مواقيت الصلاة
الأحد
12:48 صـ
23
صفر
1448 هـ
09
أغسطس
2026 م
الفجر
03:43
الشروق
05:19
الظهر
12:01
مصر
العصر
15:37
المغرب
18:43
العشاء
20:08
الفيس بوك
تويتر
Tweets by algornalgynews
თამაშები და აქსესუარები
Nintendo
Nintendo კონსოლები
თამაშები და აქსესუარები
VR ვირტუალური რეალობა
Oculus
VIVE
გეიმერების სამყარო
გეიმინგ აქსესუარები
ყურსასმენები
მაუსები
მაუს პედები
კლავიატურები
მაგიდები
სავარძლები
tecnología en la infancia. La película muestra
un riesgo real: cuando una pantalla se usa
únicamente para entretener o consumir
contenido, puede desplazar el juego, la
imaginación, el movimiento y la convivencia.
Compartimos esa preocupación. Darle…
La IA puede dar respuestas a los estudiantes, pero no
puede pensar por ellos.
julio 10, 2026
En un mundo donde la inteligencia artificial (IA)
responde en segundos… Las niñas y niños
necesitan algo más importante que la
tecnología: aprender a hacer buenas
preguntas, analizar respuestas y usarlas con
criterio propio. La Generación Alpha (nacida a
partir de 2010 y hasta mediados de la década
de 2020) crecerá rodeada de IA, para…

▬▬▬▬▬▬

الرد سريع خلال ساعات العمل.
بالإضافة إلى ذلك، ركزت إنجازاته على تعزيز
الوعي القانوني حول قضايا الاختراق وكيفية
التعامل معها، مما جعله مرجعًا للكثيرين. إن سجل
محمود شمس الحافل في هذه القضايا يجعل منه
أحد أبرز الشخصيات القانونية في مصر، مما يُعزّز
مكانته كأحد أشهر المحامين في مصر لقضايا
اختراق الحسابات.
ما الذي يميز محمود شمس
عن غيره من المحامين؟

▬▬▬▬▬▬

• THE PROBLEM
Find the word "محمود" in the listing above, then copy each line where it turns up.

• ANSWER BOX
محمود شمس الحافل في هذه القضايا يجعل منه
ما الذي يميز محمود شمس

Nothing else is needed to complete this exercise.